2.2. Cancer de l’endomètre :

En France, le cancer du corps de l’endomètre a atteint de nouveau plus de 7 000 femmes en 2012, et a fait plus de 2 000 victimes [72]. Ces chiffres sont cependant nettement en baisse depuis une vingtaine d’années, probablement grâce à l’utilisation de la contraception. En effet, selon la grande majorité des études, la prise d’une contraception orale réduit le risque de cancer de l’endomètre d’environ 50 % [79]. De plus, cet effet protecteur persiste 10 à 20 ans après l’arrêt de la prise de la pilule.

La durée de prise de la pilule a un impact sur l’ampleur de la protection assurée. Ainsi, il faudrait au moins 5 ans de contraception hormonale pour que le risque relatif de cancer de l’endomètre diminue, ce risque relatif étant au plus bas après plus de 10 ans de contraception.

51

Le cancer de l’endomètre est le plus souvent associé à un contexte d’hyperoestrogénie relative (obésité, dystrophie ovarienne, âge, ménopause). Les œstrogènes stimulent en effet naturellement la division cellulaire et le développement de la muqueuse utérine, comme dans la phase proliférative du cycle menstruel.

La prévention de ce cancer est surtout due à l’influence du progestatif sur l’endomètre, car il réprime l’hyperplasie et la prolifération des cellules de la muqueuse utérine. Comme dans la phase lutéale du cycle menstruel, le progestatif, malgré la présence d’œstrogènes, induit un arrêt de la division cellulaire des glandes et du stroma endométrial, et une conversion de l’utérus en un tissu sécrétoire [73]. Cette action est observée quelle que soit la composition de la contraception hormonale utilisée. Le type et le dosage du progestatif ne semblent avoir aucune influence sur le bénéfice attendu.

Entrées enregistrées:

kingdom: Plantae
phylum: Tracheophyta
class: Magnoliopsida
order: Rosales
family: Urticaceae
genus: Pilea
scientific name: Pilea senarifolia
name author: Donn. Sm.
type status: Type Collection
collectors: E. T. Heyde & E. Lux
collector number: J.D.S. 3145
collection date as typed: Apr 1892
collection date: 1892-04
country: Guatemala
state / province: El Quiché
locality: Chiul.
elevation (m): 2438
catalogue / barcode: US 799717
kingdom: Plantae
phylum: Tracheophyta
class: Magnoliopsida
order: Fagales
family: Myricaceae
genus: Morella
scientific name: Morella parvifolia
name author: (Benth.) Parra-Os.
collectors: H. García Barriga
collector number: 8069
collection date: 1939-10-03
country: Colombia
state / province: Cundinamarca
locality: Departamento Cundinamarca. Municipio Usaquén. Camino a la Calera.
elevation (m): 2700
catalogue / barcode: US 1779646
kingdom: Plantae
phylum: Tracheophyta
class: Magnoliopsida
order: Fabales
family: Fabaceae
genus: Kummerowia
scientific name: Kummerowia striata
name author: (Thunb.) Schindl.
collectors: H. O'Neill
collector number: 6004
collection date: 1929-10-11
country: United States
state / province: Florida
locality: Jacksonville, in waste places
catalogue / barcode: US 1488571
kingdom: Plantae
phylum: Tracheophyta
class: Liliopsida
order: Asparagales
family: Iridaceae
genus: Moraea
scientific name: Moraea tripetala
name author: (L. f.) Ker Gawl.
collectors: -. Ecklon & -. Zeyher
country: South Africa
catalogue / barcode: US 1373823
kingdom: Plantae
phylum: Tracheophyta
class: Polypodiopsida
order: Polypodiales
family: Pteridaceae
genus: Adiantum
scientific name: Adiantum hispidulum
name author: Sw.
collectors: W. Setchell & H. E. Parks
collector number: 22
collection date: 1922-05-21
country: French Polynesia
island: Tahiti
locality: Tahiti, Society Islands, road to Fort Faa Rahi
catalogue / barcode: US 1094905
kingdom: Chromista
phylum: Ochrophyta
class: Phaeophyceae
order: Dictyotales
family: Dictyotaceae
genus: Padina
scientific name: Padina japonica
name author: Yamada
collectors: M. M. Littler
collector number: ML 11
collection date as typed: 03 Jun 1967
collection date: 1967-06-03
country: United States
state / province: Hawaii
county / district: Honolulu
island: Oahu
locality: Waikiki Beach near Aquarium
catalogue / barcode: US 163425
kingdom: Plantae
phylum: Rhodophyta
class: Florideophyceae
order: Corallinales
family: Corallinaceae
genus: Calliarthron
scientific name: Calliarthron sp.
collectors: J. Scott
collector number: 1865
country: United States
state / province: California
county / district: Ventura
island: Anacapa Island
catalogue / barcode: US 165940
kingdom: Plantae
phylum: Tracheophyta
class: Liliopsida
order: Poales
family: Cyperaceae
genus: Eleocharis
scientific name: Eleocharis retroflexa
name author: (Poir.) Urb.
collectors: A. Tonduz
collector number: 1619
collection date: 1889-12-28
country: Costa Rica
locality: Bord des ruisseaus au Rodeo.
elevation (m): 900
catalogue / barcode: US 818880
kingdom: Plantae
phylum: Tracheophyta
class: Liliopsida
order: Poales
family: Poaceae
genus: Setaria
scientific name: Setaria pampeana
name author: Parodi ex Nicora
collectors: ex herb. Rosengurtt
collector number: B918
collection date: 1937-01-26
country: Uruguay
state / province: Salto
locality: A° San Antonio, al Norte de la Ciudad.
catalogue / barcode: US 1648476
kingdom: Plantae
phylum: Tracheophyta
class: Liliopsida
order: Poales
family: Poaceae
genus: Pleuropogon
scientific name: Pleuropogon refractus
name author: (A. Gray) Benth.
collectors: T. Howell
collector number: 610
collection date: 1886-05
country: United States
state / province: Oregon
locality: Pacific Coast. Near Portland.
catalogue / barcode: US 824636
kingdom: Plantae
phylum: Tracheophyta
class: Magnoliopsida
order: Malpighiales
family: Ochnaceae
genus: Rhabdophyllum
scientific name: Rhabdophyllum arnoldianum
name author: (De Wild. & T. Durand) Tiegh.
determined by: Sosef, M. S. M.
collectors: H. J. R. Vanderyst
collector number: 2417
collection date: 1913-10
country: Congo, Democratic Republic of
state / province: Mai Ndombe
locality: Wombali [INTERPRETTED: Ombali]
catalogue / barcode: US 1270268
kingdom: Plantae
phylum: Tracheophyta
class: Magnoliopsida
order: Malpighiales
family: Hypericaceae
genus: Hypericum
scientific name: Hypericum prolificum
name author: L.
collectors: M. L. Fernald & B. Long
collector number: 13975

_Tâches à réaliser_:
A – Traduisez en anglais cette phrase du texte sur le cancer de l’endomètre : « De plus, cet effet protecteur persiste 10 à 20 ans après l’arrêt de la prise de la pilule. »
B – Prolongez le texte sur le cancer de l’endomètre à la suite de sa dernière phrase.

_Réponses apportées_:
A – Moreover, this protective effect persists 10 to 20 years after the pill is discontinued.

B –
Chez les patientes ayant des antécédents familiaux de cancer de l’endomètre ou des facteurs de risque, la prise de la pilule augmente donc significativement les chances de ne pas développer ce type de cancer.

2.3. Cancer épithélial de l’ovaire :

Le cancer épithélial de l’ovaire touche plus de 4 600 femmes en France chaque année, et a conduit à plus de 3 100 décès en 2012 [72]. Ce cancer, particulièrement agressif, est souvent découvert tard et reste de mauvais pronostic. Il touche essentiellement les femmes ménopausées, en moyenne vers l’âge de 70 ans.

Comme pour le cancer de l’endomètre, une baisse de l’incidence de ce cancer grâce à la pilule a été soupçonnée dès les années 1970. De nombreuses études ont été menées depuis, et ont confirmé cette présomption. En 2008, une méta-analyse a déterminé un risque relatif compris entre 0,69 et 0,81 selon le type de population visée [80]. En outre, cette étude a permis de renforcer le lien entre la réduction du risque de cancer de l’ovaire et la durée de prise de la pilule, car, selon ses résultats, le risque relatif diminue de 20 % par tranche de 5 ans d’utilisation d’une contraception hormonale. La composition qualitative ou quantitative de la pilule ne semble pas avoir une influence significative.

Plusieurs hypothèses ont été avancées pour expliquer cet effet protecteur. Tout d’abord, l’inhibition de l’ovulation entraînée par la pilule diminuerait le nombre de microtraumatismes à la surface de l’épithélium ovarien, qui se répètent normalement chaque mois. D’autre part,

52

la contraception freine la sécrétion des gonadotrophines qui auraient un rôle promoteur dans la transformation maligne des cellules ovariennes. Par ailleurs, d’après des études expérimentales, la progestérone favoriserait l’expression du gène p53 suppresseurs de tumeur et inhiberait la prolifération des cellules ovariennes chez le mouton, ou induirait leur apoptose. Une dernière hypothèse, plus récente, met en cause un gène HOX régulé par les hormones stéroïdiennes et qui agirait dans l’initiation des cancers de l’épithélium [73].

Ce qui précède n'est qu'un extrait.